Distante de qualquer estereótipo, a pedagogia indígena alia conhecimentos tradicionais com maneiras inovadoras de usar materiais digitais.
Distante de qualquer estereótipo, a pedagogia indígena alia conhecimentos tradicionais com maneiras inovadoras de usar materiais digitais.
Olhos atentos, o assovio na ponta da língua, nas mãos um gravador. O professor que tem tudo na memória na hora da caçada de pássaros quer transmitir seus conhecimentos para os alunos, e caminhando no fio entre tradição e modernidade, recorda sua empreitada na mata com o gravador. A sala de aula onde leciona é como qualquer outra, ansiosa para aprender. A diferença é que outras escolas não são bilíngues e também não sofrem o estereótipo a que são submetidas escolas em comunidades tradicionais. Quem sabe da escola indígena é o indígena, e ele sabe que ela é muito apta à inovação.

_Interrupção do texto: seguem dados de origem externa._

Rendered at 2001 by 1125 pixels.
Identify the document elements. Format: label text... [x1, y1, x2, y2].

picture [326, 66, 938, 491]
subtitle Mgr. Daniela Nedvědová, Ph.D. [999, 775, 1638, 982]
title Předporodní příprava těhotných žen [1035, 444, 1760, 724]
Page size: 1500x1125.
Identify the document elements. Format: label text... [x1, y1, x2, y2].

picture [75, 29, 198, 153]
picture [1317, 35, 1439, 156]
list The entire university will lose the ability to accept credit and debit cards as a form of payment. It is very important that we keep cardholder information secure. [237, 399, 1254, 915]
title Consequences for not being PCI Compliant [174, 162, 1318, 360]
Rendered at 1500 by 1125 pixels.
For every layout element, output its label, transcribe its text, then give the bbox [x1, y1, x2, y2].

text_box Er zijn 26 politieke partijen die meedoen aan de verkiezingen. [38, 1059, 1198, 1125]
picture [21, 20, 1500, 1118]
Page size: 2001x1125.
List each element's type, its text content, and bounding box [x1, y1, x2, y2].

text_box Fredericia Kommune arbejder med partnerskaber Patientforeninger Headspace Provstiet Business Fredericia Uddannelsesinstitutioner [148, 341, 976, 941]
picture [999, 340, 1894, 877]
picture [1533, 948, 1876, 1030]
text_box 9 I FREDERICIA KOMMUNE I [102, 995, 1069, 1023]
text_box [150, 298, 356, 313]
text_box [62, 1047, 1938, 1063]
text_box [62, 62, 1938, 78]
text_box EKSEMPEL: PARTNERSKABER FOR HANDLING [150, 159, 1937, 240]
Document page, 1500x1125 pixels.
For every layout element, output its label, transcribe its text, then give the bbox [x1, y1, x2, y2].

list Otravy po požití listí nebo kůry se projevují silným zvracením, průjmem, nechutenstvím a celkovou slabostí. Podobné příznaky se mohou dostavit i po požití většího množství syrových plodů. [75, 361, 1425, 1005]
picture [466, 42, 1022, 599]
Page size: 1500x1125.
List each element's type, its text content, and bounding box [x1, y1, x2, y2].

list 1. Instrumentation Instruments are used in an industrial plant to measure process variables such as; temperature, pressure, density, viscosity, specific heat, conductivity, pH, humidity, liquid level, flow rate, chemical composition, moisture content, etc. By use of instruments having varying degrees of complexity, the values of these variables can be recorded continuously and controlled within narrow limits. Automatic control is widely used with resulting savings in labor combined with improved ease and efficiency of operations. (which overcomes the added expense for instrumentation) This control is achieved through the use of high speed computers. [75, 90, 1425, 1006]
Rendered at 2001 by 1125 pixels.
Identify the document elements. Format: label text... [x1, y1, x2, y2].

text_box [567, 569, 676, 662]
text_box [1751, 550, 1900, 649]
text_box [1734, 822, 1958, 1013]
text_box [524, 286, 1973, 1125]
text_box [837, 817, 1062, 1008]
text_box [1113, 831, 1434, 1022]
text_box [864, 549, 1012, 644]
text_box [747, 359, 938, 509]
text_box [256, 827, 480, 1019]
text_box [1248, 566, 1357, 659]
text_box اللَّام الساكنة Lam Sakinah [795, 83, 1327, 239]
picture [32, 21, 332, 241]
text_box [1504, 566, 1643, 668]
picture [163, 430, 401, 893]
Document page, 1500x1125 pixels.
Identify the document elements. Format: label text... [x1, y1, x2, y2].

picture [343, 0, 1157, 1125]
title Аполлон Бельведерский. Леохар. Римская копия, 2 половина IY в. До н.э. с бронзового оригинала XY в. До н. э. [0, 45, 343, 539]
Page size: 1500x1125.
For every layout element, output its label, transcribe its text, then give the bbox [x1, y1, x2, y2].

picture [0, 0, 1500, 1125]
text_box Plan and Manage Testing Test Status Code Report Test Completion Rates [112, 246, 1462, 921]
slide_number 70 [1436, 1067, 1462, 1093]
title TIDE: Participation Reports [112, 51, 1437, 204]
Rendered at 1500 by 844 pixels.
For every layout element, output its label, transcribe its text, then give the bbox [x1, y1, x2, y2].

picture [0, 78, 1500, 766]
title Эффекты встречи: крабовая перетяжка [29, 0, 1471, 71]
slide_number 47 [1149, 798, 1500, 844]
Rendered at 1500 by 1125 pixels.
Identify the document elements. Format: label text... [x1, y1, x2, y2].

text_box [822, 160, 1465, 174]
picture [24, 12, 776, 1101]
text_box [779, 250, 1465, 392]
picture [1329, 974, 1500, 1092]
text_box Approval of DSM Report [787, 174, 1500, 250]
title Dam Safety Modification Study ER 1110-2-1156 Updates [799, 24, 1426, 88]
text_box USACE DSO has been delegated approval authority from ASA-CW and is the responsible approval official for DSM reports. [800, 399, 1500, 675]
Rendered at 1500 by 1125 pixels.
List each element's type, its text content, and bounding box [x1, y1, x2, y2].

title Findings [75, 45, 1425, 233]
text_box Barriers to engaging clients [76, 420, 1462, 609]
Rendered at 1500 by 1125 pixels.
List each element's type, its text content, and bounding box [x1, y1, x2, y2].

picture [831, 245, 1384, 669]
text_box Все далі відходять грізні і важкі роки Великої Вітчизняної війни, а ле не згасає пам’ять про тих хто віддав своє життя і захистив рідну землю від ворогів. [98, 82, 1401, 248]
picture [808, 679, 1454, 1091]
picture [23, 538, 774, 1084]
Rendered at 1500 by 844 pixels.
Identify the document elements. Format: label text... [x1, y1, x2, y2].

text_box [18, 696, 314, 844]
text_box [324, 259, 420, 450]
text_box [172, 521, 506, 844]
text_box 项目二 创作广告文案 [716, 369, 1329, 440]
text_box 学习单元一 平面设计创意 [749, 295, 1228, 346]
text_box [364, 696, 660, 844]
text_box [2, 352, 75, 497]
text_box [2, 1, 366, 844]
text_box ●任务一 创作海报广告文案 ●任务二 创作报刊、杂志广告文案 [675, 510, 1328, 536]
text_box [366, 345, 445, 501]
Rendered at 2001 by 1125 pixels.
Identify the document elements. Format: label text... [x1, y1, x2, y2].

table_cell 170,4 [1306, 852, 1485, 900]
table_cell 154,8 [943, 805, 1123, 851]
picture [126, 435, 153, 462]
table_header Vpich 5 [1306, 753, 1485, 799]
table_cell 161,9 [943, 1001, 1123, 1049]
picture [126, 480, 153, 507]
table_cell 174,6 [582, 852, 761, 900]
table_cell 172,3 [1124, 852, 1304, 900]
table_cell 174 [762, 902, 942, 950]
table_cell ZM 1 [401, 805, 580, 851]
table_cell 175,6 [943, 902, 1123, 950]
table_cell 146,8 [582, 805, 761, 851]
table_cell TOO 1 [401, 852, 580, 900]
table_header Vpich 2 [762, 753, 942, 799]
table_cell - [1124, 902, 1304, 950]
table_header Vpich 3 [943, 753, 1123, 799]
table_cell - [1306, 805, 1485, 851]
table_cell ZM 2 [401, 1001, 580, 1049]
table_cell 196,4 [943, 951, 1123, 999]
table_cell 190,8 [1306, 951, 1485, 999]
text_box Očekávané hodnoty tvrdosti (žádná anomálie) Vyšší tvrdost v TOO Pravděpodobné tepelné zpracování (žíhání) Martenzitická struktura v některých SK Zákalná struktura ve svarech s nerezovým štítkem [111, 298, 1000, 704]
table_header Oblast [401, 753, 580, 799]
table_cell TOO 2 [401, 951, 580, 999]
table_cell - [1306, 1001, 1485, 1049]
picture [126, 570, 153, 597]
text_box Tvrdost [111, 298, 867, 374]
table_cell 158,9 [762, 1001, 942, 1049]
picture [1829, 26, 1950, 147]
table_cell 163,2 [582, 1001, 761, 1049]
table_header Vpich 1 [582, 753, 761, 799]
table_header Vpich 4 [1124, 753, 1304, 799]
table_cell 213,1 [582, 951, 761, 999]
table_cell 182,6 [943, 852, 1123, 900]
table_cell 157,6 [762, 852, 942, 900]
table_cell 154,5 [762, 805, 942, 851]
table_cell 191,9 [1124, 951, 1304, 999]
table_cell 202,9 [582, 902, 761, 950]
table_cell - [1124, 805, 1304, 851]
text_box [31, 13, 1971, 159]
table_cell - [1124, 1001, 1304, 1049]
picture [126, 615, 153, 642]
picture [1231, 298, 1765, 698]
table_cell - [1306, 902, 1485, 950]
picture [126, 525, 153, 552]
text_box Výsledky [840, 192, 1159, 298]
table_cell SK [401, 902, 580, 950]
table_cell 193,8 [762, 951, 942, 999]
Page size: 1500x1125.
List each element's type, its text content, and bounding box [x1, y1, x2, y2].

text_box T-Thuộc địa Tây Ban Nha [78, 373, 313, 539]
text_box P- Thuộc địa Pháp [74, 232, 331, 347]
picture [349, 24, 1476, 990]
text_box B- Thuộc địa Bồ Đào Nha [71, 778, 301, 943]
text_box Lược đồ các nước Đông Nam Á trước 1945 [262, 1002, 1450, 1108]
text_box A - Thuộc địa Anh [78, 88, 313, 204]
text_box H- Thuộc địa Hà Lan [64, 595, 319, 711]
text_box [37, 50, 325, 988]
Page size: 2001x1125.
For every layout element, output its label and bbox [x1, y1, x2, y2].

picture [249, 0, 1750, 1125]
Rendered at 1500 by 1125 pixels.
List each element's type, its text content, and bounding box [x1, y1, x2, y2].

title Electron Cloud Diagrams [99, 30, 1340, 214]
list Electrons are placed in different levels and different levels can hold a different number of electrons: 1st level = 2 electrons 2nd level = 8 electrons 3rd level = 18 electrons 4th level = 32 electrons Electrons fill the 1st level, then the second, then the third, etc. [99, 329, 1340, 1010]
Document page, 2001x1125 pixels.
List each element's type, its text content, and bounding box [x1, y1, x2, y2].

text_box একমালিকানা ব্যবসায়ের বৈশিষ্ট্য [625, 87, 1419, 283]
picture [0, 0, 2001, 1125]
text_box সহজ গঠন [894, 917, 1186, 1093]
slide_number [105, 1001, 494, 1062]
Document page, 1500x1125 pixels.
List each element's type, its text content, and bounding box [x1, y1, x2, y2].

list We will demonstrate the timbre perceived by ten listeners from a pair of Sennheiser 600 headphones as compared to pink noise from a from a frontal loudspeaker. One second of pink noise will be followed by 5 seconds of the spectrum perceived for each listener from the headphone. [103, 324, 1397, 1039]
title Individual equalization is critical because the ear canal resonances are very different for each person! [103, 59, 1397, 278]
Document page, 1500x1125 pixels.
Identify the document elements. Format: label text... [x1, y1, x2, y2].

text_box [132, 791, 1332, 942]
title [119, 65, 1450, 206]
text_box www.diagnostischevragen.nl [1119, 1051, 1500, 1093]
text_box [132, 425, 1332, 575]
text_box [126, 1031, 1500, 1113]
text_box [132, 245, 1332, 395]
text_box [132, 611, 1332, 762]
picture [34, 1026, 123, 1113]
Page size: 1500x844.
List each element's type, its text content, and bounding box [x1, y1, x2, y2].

A educação indígena é garantida pela Constituição Brasileira de 1988; está previsto na Resolução nº5, Art. 1º que todas as populações indígenas têm direito a uma educação escolar com especificidades próprias a sua realidade. As aulas devem ser bilíngues, para manutenção e preservação da língua materna; também deve haver uma promoção da interculturalidade, para que os conhecimentos que vem de fora da comunidade consigam potencializar e agregar ao que é produzido em seu meio. Para que isso aconteça, é fundamental que os educadores responsáveis sejam indígenas e participem ativamente, se possível liderem, qualquer discussão e realização de um plano curricular.
Contudo, a realidade das 3085 escolas indígenas é muito diferente. “A legislação prevê a participação de professores indígenas, mas infelizmente os currículos são organizados a partir das secretarias estaduais de educação. Há uma luta acontecendo e educadores indígenas se organizando em função de uma educação mais específica e diferenciada, mas é difícil”. As palavras são da professora e pesquisadora Maria Isabel Alonso Alves. Ela é autora do artigo Tecnologias e Formação de Professores Indígenas, onde acompanhou a licenciatura de educadores em Rondônia.
Assim como a tecnologia tem alterado a realidade das populações urbanas, as comunidades indígenas também têm em seu cotidiano os telefones móveis, computadores e acesso à internet. Muitas das escolas contam com laboratórios de informática.
Durante o acompanhamento dos educadores, Marina pode perceber a vontade que os professores possuíam de usar as tecnologias em classe, tanto para fazer uma ponte com o universo não indígena como para manutenção de suas próprias culturas. Os usos são os mais variados, desde o manejo básico dos computadores até usar o GPS para mapeamento de território. O próprio uso de dispositivos de gravação, como no caso do professor que gravou a caçada, mostra potências que uso de TIC (Tecnologias da Informação e Comunicação) podem encerrar.
Francisca de Magalhães Melo, coordenadora do núcleo de Tecnologia Educacional (NTE) de Cruzeiro do Sul, no Acre, trabalha na implementação de tecnologias dentro de escolas rurais e indígenas. Ela comenta outras experiências positivas, pautadas também na pedagogia bilíngue, como a que aconteceu na Escola Ixubay Rabui Puyanawa, em Mâncio Lima, também no Acre. “Os professores e alunos indígenas sempre se mostram interessados e se apropriam do conteúdo. Em aula, por exemplo, eles desenhavam os animais na lousa digital e depois os nomeavam em suas duas línguas”.
As tecnologias podem fazer com que os naturais choques culturais entre culturas não tradicionais e comunidades indígenas sejam motivo de fortalecimento, estabelecendo pontos de diálogo que não são simples quando se fala em territórios físicos e geográficos a serem transpostos. Um laboratório no meio da comunidade serve tanto para preservar uma língua que vai sendo diluída pelo tempo ou pelos poucos falantes quanto para conectar a juventude com o universo que pode auxiliá-los a compreender e melhorar o seu entorno.